The stock dropped 14 per cent to $4.01, and earlier sank as much as 18 per cent to $3.81, trimming their gain in the past 12 months to 47 per cent.

Daniel Metcalfe, senior investment advisor at OMF in Auckland was sceptical about the sell-off.

"I think it's a bit of profit-taking. The guidance they've given seems pretty bullish to me," he said.

"They're raising the bar yet again. But then again, they've had such fundamental growth over the last two years, perhaps investors expected more."

The company told shareholders at their annual meeting in Auckland that it expects 2017 revenue of $100 million to $110m, a gain of between 20 per cent and 32 per cent over 2016's $83m of sales.

Trilogy's brands include Ecoya candles, Trilogy and Goodness.
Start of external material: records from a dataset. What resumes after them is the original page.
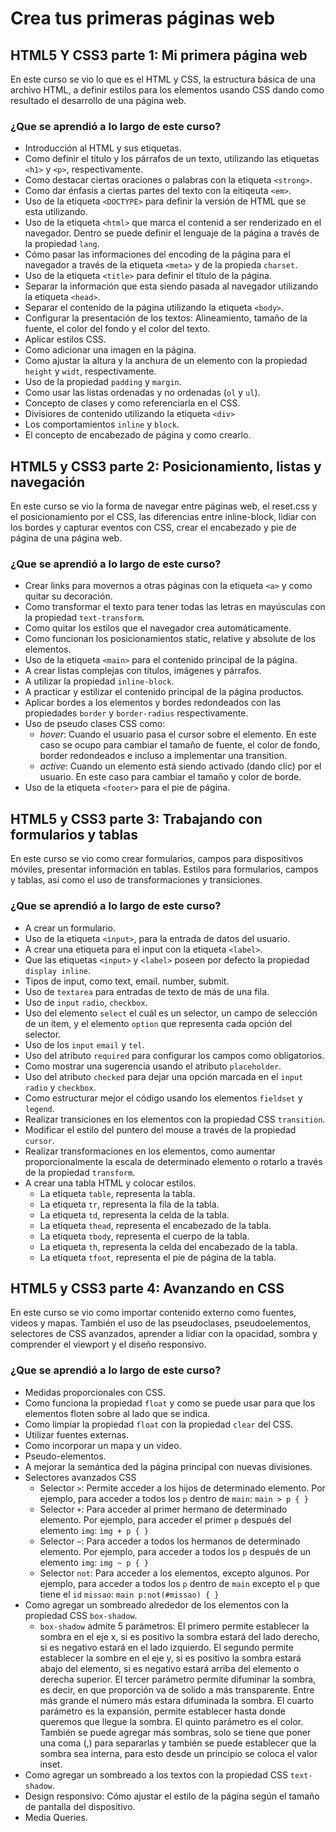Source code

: # Crea tus primeras páginas web
## HTML5 Y CSS3 parte 1: Mi primera página web

En este curso se vio lo que es el HTML y CSS, la estructura básica de una archivo HTML, a definir estilos para los elementos usando CSS dando como resultado el desarrollo de una página web.

### ¿Que se aprendió a lo largo de este curso?

* Introducción al HTML y sus etiquetas.
* Como definir el título y los párrafos de un texto, utilizando las etiquetas `<h1>` y `<p>`, respectivamente.
* Como destacar ciertas oraciones o palabras con la etiqueta `<strong>`.
* Como dar énfasis a ciertas partes del texto con la eitiqeuta `<em>`.
* Uso de la etiqueta `<DOCTYPE>` para definir la versión de HTML que se esta utilizando.
* Uso de la etiqueta `<html>` que marca el contenid a ser renderizado en el navegador. Dentro se puede definir el lenguaje de la página a través de la propiedad `lang`.
* Cómo pasar las informaciones del encoding de la página para el navegador a través de la etiqueta `<meta>` y de la propieda `charset`.
* Uso de la etiqueta `<title>` para definir el título de la página.
* Separar la información que esta siendo pasada al navegador utilizando la etiqueta `<head>`.
* Separar el contenido de la página utilizando la etiqueta `<body>`.
* Configurar la presentación de los textos: Alineamiento, tamaño de la fuente, el color del fondo y el color del texto.
* Aplicar estilos CSS.
* Como adicionar una imagen en la página.
* Como ajustar la altura y la anchura de un elemento con la propiedad `height` y `widt`, respectivamente.
* Uso de la propiedad `padding` y `margin`.
* Como usar las listas ordenadas y no ordenadas (`ol` y `ul`).
* Concepto de clases y como referenciarla en el CSS.
* Divisiores de contenido utilizando la etiqueta `<div>`
* Los comportamientos `inline` y `block`.
* El concepto de encabezado de página y como crearlo.

## HTML5 y CSS3 parte 2: Posicionamiento, listas y navegación
En este curso se vio la forma de navegar entre páginas web, el reset.css y el posicionamiento por el CSS, las diferencias entre inline-block, lidiar con los bordes y capturar eventos con CSS, crear el encabezado y pie de página de una página web.

### ¿Que se aprendió a lo largo de este curso?
* Crear links para movernos a otras páginas con la etiqueta `<a>` y como quitar su decoración.
* Como transformar el texto para tener todas las letras en mayúsculas con la propiedad `text-transform`.
* Como quitar los estilos que el navegador crea automáticamente.
* Como funcionan los posicionamientos static, relative y absolute de los elementos.
* Uso de la etiqueta `<main>` para el contenido principal de la página.
* A crear listas complejas con títulos, imágenes y párrafos.
* A utilizar la propiedad `inline-block`.
* A practicar y estilizar el contenido principal de la página productos.
* Aplicar bordes a los elementos y bordes redondeados con las propiedades `border` y `border-radius` respectivamente.
* Uso de pseudo clases CSS como:
  * *hover*: Cuando el usuario pasa el cursor sobre el elemento. En este caso se ocupo para cambiar el tamaño de fuente, el color de fondo, border redondeados e incluso a implementar una transition.
  * *active*: Cuando un elemento está siendo activado (dando clic) por el usuario. En este caso para cambiar el tamaño y color de borde.
* Uso de la etiqueta `<footer>` para el pie de página.

## HTML5 y CSS3 parte 3: Trabajando con formularios y tablas
En este curso se vio como crear formularios, campos para dispositivos móviles, presentar información en tablas. Estilos para formularios, campos y tablas, así como el uso de transformaciones y transiciones.

### ¿Que se aprendió a lo largo de este curso?
* A crear un formulario.
* Uso de la etiqueta `<input>`, para la entrada de datos del usuario.
* A crear una etiqueta para el input con la etiqueta `<label>`.
* Que las etiquetas `<input>` y `<label>` poseen por defecto la propiedad `display inline`.
* Tipos de input, como text, email. number, submit.
* Uso de `textarea` para entradas de texto de más de una fila.
* Uso de `input` `radio`, `checkbox`.
* Uso del elemento `select` el cuál es un selector, un campo de selección de un ítem, y el elemento `option` que representa cada opción del selector.
* Uso de los `input` `email` y `tel`.
* Uso del atributo `required` para configurar los campos como obligatorios.
* Como mostrar una sugerencia usando el atributo `placeholder`.
* Uso del atributo `checked` para dejar una opción marcada en el `input` `radio` y `checkbox`.
* Como estructurar mejor el código usando los elementos `fieldset` y `legend`.
* Realizar transiciones en los elementos con la propiedad CSS `transition`.
* Modificar el estilo del puntero del mouse a través de la propiedad `cursor`.
* Realizar transformaciones en los elementos, como aumentar proporcionalmente la escala de determinado elemento o rotarlo a través de la propiedad `transform`.
* A crear una tabla HTML y colocar estilos.
  * La etiqueta `table`, representa la tabla.
  * La etiqueta `tr`, representa la fila de la tabla.
  * La etiqueta `td`, representa la celda de la tabla.
  * La etiqueta `thead`, representa el encabezado de la tabla.
  * La etiqueta `tbody`, representa el cuerpo de la tabla.
  * La etiqueta `th`, representa la celda del encabezado de la tabla.
  * La etiqueta `tfoot`, representa el pie de página de la tabla.

## HTML5 y CSS3 parte 4: Avanzando en CSS
En este curso se vio como importar contenido externo como fuentes, videos y mapas. También el uso de las pseudoclases, pseudoelementos, selectores de CSS avanzados, aprender a lidiar con la opacidad, sombra y comprender el viewport y el diseño responsivo.

### ¿Que se aprendió a lo largo de este curso?
* Medidas proporcionales con CSS.
* Como funciona la propiedad `float` y como se puede usar para que los elementos floten sobre al lado que se indica.
* Como limpiar la propiedad `float` con la propiedad `clear` del CSS.
* Utilizar fuentes externas.
* Como incorporar un mapa y un video.
* Pseudo-elementos.
* A mejorar la semántica ded la página principal con nuevas divisiones.
* Selectores avanzados CSS
  * Selector `>`: Permite acceder a los hijos de determinado elemento. Por ejemplo, para acceder a todos los `p` dentro de `main`:
    `main > p { } `
  * Selector `+`: Para acceder al primer hermano de determinado elemento. Por ejemplo, para acceder el primer `p` después del elemento `img`:
    `ìmg + p { }`
  * Selector `~`: Para acceder a todos los hermanos de determinado elemento. Por ejemplo, para acceder a todos los `p` después de un elemento `img`:
    `img ~ p { }`
  * Selector `not`: Para acceder a los elementos, excepto algunos. Por ejemplo, para acceder a todos los `p` dentro de `main` excepto el `p` que tiene el `id` `missao`:
    `main p:not(#missao) { }`
* Como agregar un sombreado alrededor de los elementos con la propiedad CSS `box-shadow`.
  * `box-shadow` admite 5 parámetros:
    El primero permite establecer la sombra en el eje x, si es positivo la sombra estará del lado derecho, si es negativo estará en el lado izquierdo.
    El segundo permite establecer la sombre en el eje y, si es positivo la sombra estará abajo del elemento, si es negativo estará arriba del elemento o derecha superior.
    El tercer parámetro permite difuminar la sombra, es decir, en que proporción va de solido a más transparente. Entre más grande el número más estara difuminada la sombra.
    El cuarto parámetro es la expansión, permite establecer hasta donde queremos que llegue la sombra. 
    El quinto parámetro es el color.
    También se puede agregar más sombras, solo se tiene que poner una coma (,) para separarlas y también se puede establecer que la sombra sea interna, para esto desde un principio se coloca el valor inset.
* Como agregar un sombreado a los textos con la propiedad CSS `text-shadow`.
* Design responsivo: Cómo ajustar el estilo de la página según el tamaño de pantalla del dispositivo.
* Media Queries.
It also owns CS & Co, the country's largest independent importer and distributor of fragrances and toiletries, which it bought in August 2015.

Earnings before interest, taxation, amortisation and depreciation are expected to be $19m to $21m, an increase of between 17 and 29 per cent. That compares with ebitda of $16.3m in the 2016 full year.

If Trilogy International achieves $100m in revenue it would have almost tripled sales in just two years, mainly through the CS & Co acquisition. CS & Co delivered $28.6m in revenue in the seven and a half months it contributed to Trilogy's FY2016.